This part of you that is wondering? That is your intuition telling you something is not right here. We should all question it from time to time, especially in cases where we have big emotions about the particular situation.

However, from what you have written, I don't think you are wrong. We can call them "slips" or "relapse" or any other name to pretty it up but the fact is, she was drinking. There is a difference between true recovery and taking breaks from drinking, in my opinion. I'm not saying she is lying perse or even being manipulative, but in her world you are indeed the bad guy, trying to stop her from what she wants.

She's been soberish for what, 4 months, you know the drill, this is just a drop in the bucket. She also, obviously has people she knows and talks to that kindly say. WHAT woodandlost is insisting on testing and supervision and and - why you have been almost sober this whole time, you aren't even allowed to have a few drinks and get tipsy? What is this a jail sentence etc etc (you get my drift).

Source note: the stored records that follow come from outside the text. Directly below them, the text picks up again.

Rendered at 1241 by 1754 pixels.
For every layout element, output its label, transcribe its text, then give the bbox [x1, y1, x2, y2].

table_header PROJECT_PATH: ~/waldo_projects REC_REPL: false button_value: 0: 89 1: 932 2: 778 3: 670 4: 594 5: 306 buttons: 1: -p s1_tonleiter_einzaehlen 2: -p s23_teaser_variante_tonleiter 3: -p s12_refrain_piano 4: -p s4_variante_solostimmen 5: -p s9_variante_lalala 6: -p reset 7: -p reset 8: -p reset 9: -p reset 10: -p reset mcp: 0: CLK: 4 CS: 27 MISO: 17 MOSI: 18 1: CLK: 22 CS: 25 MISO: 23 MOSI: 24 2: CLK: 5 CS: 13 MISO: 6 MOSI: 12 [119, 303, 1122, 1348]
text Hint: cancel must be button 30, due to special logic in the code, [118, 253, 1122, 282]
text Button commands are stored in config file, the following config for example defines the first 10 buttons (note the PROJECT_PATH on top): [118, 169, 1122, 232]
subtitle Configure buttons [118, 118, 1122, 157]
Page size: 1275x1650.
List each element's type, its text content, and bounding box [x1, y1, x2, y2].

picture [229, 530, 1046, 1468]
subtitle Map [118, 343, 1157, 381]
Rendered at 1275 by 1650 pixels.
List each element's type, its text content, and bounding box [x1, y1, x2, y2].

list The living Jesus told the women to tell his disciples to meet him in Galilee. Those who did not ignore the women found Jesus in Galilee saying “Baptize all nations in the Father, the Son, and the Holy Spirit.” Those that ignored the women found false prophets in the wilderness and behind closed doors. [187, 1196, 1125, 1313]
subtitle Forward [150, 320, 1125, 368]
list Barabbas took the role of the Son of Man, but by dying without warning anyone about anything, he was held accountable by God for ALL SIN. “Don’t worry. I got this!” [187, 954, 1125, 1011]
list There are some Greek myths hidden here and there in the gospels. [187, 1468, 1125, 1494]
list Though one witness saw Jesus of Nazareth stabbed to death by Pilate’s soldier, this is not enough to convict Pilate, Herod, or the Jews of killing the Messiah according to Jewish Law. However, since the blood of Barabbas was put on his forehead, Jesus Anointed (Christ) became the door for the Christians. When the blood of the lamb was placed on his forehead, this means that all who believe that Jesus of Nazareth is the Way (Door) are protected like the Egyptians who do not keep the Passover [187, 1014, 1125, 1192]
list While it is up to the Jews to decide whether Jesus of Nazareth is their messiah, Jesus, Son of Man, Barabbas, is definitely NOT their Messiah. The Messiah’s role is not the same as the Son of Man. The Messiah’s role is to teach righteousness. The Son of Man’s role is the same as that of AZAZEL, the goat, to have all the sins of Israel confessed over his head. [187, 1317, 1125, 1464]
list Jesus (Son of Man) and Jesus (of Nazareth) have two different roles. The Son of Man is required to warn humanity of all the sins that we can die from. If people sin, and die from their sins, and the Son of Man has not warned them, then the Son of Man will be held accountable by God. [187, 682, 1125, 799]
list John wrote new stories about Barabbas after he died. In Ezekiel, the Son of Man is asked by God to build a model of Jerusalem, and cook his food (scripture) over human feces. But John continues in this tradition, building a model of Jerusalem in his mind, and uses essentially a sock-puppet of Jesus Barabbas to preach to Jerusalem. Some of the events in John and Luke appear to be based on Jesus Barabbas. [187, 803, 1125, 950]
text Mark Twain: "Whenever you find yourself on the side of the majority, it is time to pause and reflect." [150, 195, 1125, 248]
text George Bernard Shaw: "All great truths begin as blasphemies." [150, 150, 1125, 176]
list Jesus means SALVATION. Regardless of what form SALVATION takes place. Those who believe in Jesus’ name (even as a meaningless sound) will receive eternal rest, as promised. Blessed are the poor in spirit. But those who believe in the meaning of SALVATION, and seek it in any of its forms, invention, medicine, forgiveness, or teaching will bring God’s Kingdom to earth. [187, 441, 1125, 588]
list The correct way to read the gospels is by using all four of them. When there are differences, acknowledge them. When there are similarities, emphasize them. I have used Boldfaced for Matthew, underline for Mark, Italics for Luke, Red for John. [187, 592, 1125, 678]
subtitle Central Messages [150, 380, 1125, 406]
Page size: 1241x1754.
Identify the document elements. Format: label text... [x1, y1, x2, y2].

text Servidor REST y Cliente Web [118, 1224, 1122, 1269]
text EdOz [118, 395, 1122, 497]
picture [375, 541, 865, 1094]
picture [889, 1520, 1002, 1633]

I see you as trying to protect your Daughter, nothing you have asked for seems unreasonable to me (truly) in fact if it were me I would have been asking for testing before and after visits and supervised for at least a year.

If you are in any doubt about doing the right thing, just remember this all gets sorted out and what does she do? Submit a random test and immediately call you saying she must see DD right now because she misses her so much!! No, she goes MIA for 3 weeks. That's your answer.